Morphological Data Acquisition:
Thirty flowering individuals, with a minimum interval of two meters between any two, were randomly selected from each wild population for morphological observation. A single, moderately sized leaf was collected from each plant. Each leaf was photographed indoors on a black light-absorbing cloth with a scale bar for reference. A total of ten leaf morphological traits (Leaf Area, Leaf Perimeter, Leaf Shape Index, Leaf Length, Leaf Width, Petiole Length, Petiole Ratio, Primary Lobes Number, Total Serrations Number, Lateral Veins Number) were measured and counted from these digital images using ImageJ software (v. 1.54d). Six floral traits (Inflorescence Height, Pedicel Length, Bract Length, Calyx Tube Length) were measured in the field using a vernier caliper. The presence of nectar guides (coded as: 0 = absent, 1 = present) and throat color (coded as: 0 = white, 1 = purple) were also recorded for each individual.
Genomic SNP Data Acquisition and Bioinformatics:
Genomic DNA was extracted from silica-gel-dried leaf tissue using a modified CTAB (cetyltrimethylammonium bromide) protocol. DNA quality and concentration were assessed using a NanoDrop 1000 Spectrophotometer and agarose gel electrophoresis. Library preparation, genome skimming (low-coverage whole-genome sequencing), and initial quality control (FastQC) were performed by Wuhan Frasergen Genetic Information Co., Ltd. (Wuhan, China) on an Illumina HiSeq 6000 platform. Approximately 3 Gb of raw paired-end sequencing data (150 bp) was generated per sample.

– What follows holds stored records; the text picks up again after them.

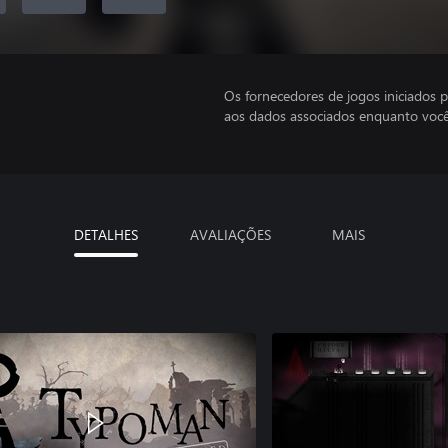
Os fornecedores de jogos iniciados 
aos dados associados enquanto você
DETALHES
AVALIAÇÕES
MAIS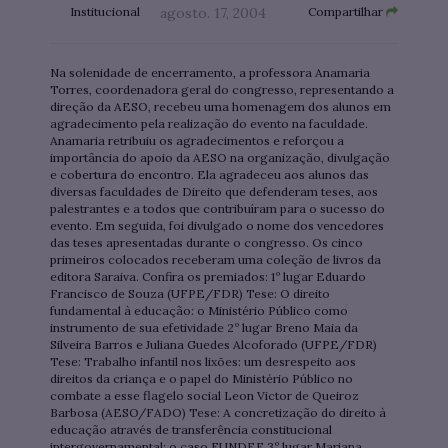
Institucional
agosto. 17, 2004
Compartilhar
Na solenidade de encerramento, a professora Anamaria
Torres, coordenadora geral do congresso, representando a
direção da AESO, recebeu uma homenagem dos alunos em
agradecimento pela realização do evento na faculdade.
Anamaria retribuiu os agradecimentos e reforçou a
importância do apoio da AESO na organização, divulgação
e cobertura do encontro. Ela agradeceu aos alunos das
diversas faculdades de Direito que defenderam teses, aos
palestrantes e a todos que contribuíram para o sucesso do
evento. Em seguida, foi divulgado o nome dos vencedores
das teses apresentadas durante o congresso. Os cinco
primeiros colocados receberam uma coleção de livros da
editora Saraiva. Confira os premiados: 1º lugar Eduardo
Francisco de Souza (UFPE/FDR) Tese: O direito
fundamental à educação: o Ministério Público como
instrumento de sua efetividade 2º lugar Breno Maia da
Silveira Barros e Juliana Guedes Alcoforado (UFPE/FDR)
Tese: Trabalho infantil nos lixões: um desrespeito aos
direitos da criança e o papel do Ministério Público no
combate a esse flagelo social Leon Victor de Queiroz
Barbosa (AESO/FADO) Tese: A concretização do direito à
educação através de transferência constitucional
intergovernamental: o caso FUNDEF 3º lugar Mariana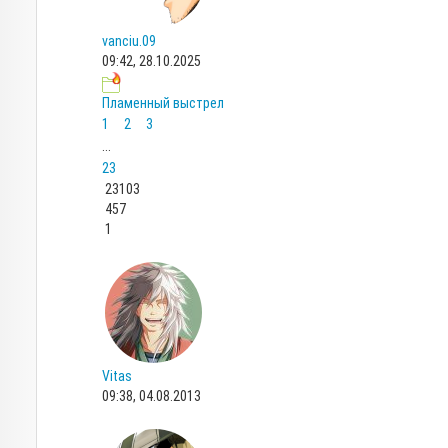
vanciu.09
09:42, 28.10.2025
Пламенный выстрел
1
2
3
...
23
23103
457
1
Vitas
09:38, 04.08.2013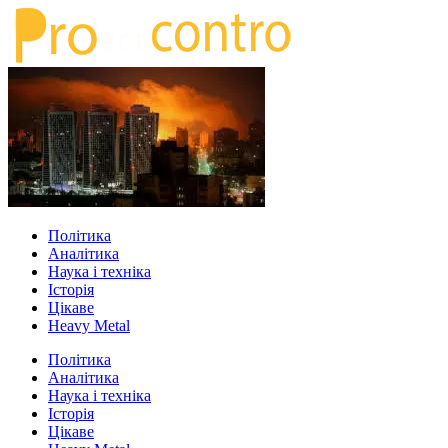
Політика
Аналітика
Наука і техніка
Історія
Цікаве
Heavy Metal
Політика
Аналітика
Наука і техніка
Історія
Цікаве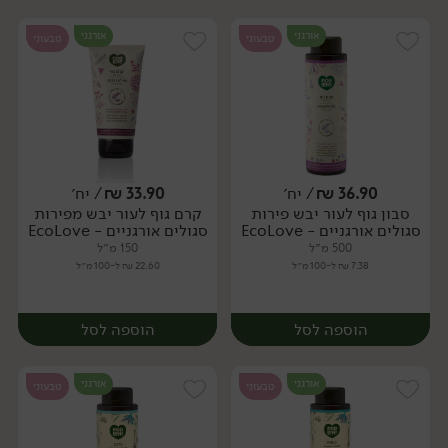
אורגני
אורגני
טבעוני
טבעוני
36.90
₪
/ יח׳
33.90
₪
/ יח׳
סבון גוף לעור יבש פירות
קרם גוף לעור יבש מפירות
יח׳
יח׳
סגולים אורגניים - EcoLove
סגולים אורגניים - EcoLove
500 מ״ל
150 מ״ל
7.38 ₪ ל-100 מ״ל
22.60 ₪ ל-100 מ״ל
הוספה לסל
הוספה לסל
אורגני
אורגני
טבעוני
טבעוני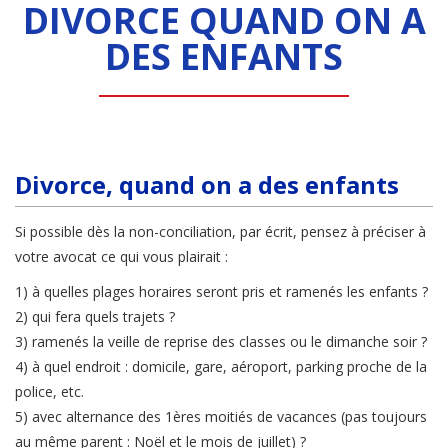
DIVORCE QUAND ON A
DES ENFANTS
Divorce, quand on a des enfants
Si possible dès la non-conciliation, par écrit, pensez à préciser à
votre avocat ce qui vous plairait :
1) à quelles plages horaires seront pris et ramenés les enfants ?
2) qui fera quels trajets ?
3) ramenés la veille de reprise des classes ou le dimanche soir ?
4) à quel endroit : domicile, gare, aéroport, parking proche de la
police, etc.
5) avec alternance des 1ères moitiés de vacances (pas toujours
au même parent : Noël et le mois de juillet) ?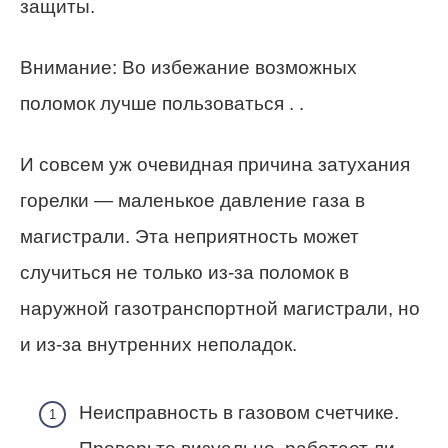
защиты.
Внимание: Во избежание возможных
поломок лучше пользоваться . .
И совсем уж очевидная причина затухания
горелки — маленькое давление газа в
магистрали. Эта неприятность может
случиться не только из-за поломок в
наружной газотранспортной магистрали, но
и из-за внутренних неполадок.
Неисправность в газовом счетчике.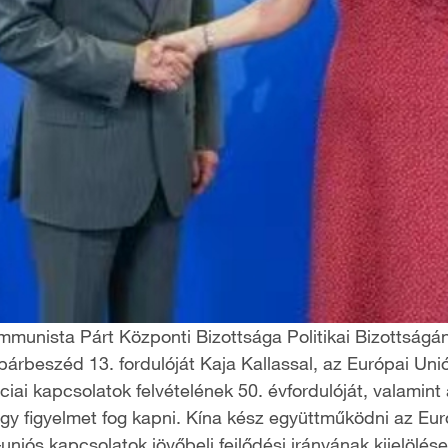
Kommunista Párt Központi Bizottsága Politikai Bizottságá
árbeszéd 13. fordulóját Kaja Kallassal, az Európai Unió 
ciai kapcsolatok felvételének 50. évfordulóját, valamin
agy figyelmet fog kapni. Kína kész együttműködni az Euró
uniós kapcsolatok jövőbeli fejlődési irányának kijelölé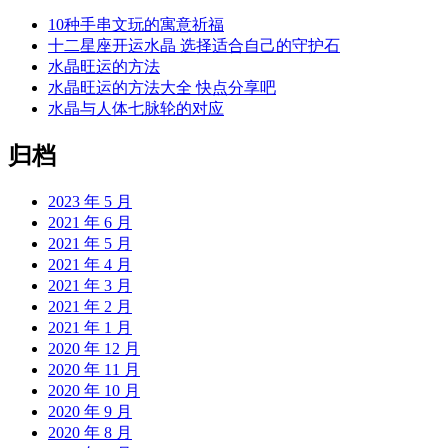
10种手串文玩的寓意祈福
十二星座开运水晶 选择适合自己的守护石
水晶旺运的方法
水晶旺运的方法大全 快点分享吧
水晶与人体七脉轮的对应
归档
2023 年 5 月
2021 年 6 月
2021 年 5 月
2021 年 4 月
2021 年 3 月
2021 年 2 月
2021 年 1 月
2020 年 12 月
2020 年 11 月
2020 年 10 月
2020 年 9 月
2020 年 8 月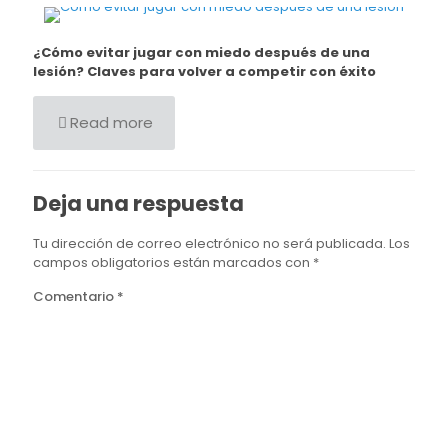
¿Cómo evitar jugar con miedo después de una
lesión? Claves para volver a competir con éxito
Read more
Deja una respuesta
Tu dirección de correo electrónico no será publicada.
Los
campos obligatorios están marcados con
*
Comentario
*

Raw sequencing reads were processed with SOAPnuke (v.2.1.7) to remove adapters and low-quality reads, producing clean reads. These clean reads were then aligned to the Primula veris reference genome using BWA-MEM (v.0.7.17-r1188) with default parameters. The resulting Sequence Alignment/Map (SAM) files were converted to Binary Alignment/Map (BAM) format, sorted, and processed with Picard-tools (https://broadinstitute.github.io/picard/) to mark and remove PCR duplicates. Mapping statistics (e.g., mapping rate, coverage depth) were calculated using SAMtools (v.1.9). Variant calling was performed on all samples simultaneously using the HaplotypeCaller tool in GATK (v.4.0). The initial raw SNP set was rigorously filtered using PLINK (v.1.07) with the following thresholds: a minor allele frequency (MAF) > 0.05, a call rate > 0.95, and pruning for linkage disequilibrium (LD). This process resulted in a final high-quality dataset of 150,248 independent SNP loci retained for downstream phylogenetic and population genetic structure analysis.